Jean Nouvel nació y estudió arquitectura en Francia. Fue salir de su país y sus obras se convirtieron en un emblema de ciudades de todo el mundo. Aunque su proyecto más reciente, el Louvre de Abu Dabi, está a punto de ser inaugurado y considerado quizás, una de las obras más importantes del arquitecto, lo cierto es que sus más notables diseños están en Barcelona.

Nouvel es conocido por su pretensión de integrar los edificios en el entorno con armonía utilizando las transparencias y el juego de luces y sombras. ¿El mejor ejemplo de ello? La Torre Agbar que se alza imponente en la plaza de las Glorias Catalanas.

Esta torre en forma de “pepino”- con permiso de la comparación- fue inaugurada en 2005 y no dejó indiferente a nadie. No solo por su extraña forma, sino porque con ella modificó notablemente el skyline de Barcelona.

Su legado en Barcelona

También el cinturón rojo de Barcelona ha sido tocado por el lápiz de Nouvel. Y es que el arquitecto diseñó el Hotel Catalonia Fira situado en el centro de L’Hospitalet de Llobregat que recuerda a un elegante jardín vertical.

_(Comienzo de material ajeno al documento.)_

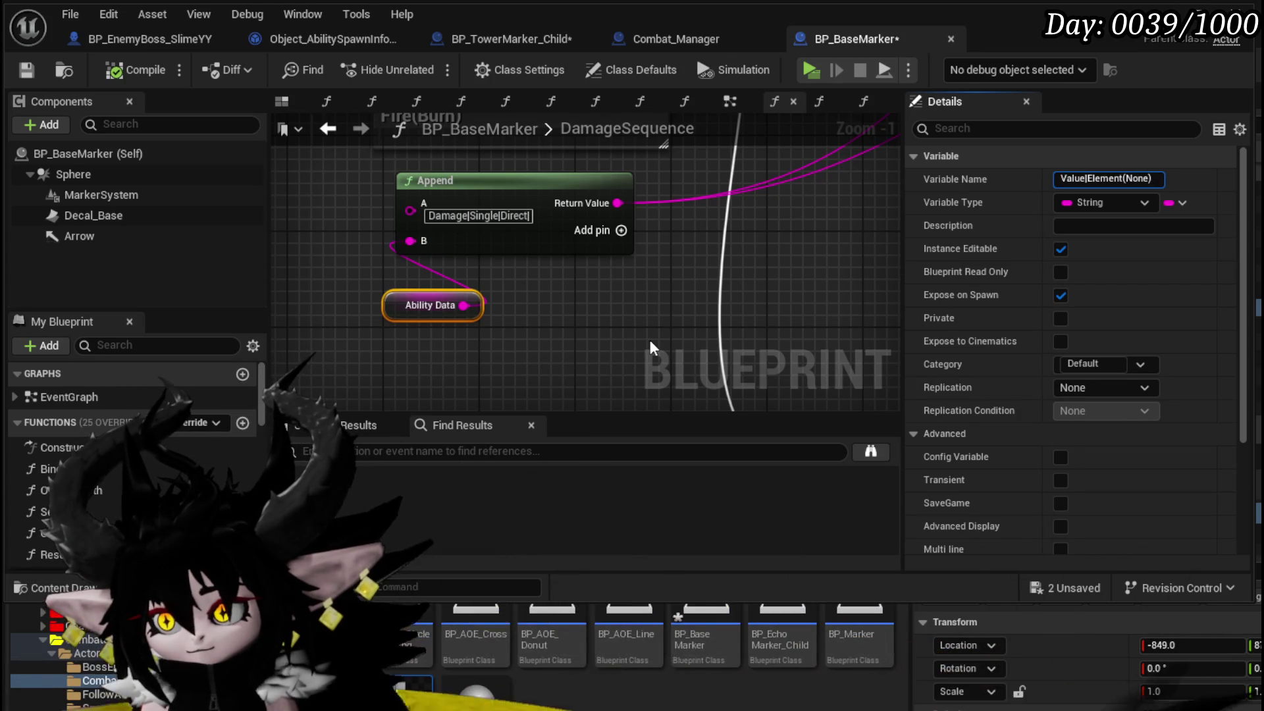
key(Return)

El parque del Centro del Poblenou en el llamado Distrito22, también está impregnado del espíritu Nouvel, y lo que antes era simplemente un terreno desolado desde el 2008 conviven bóvedas de hierro, rampas de rocas que recrean la superficie lunar, pozos simbólicos y cabañas asimétricas.

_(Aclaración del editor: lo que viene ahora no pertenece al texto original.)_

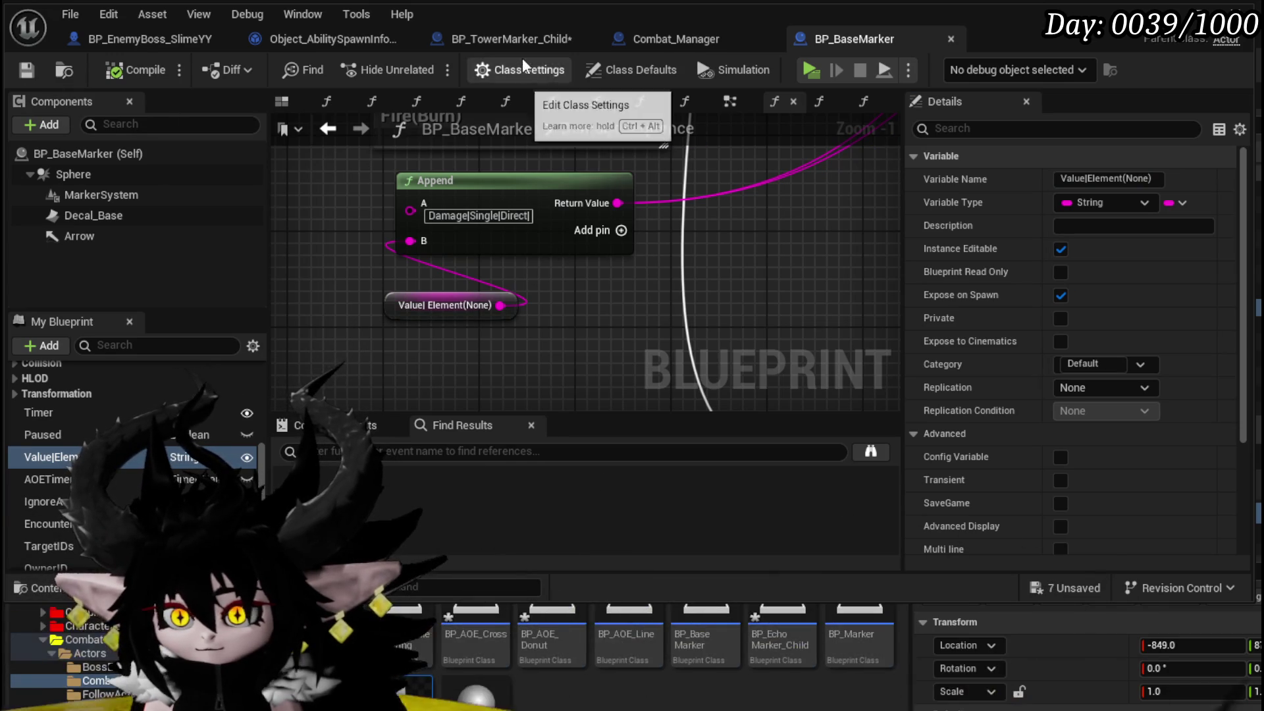
click(514, 40)
click(25, 70)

Parque del centro de poblenou

Además de Barcelona, el arquitecto también participó en la ampliación del Museo Reina Sofía de Madrid, así como en otros centros de cultura alrededor del mundo. El Museo del muelle Branly de París, la ópera de Lyon, la Sala de conciertos de Lucerna en Suiza o el edificio Dentsu de Tokio son solo algunos ejemplos de cómo el arte y la técnica del arquitecto francés han inundado ya gran parte del planeta.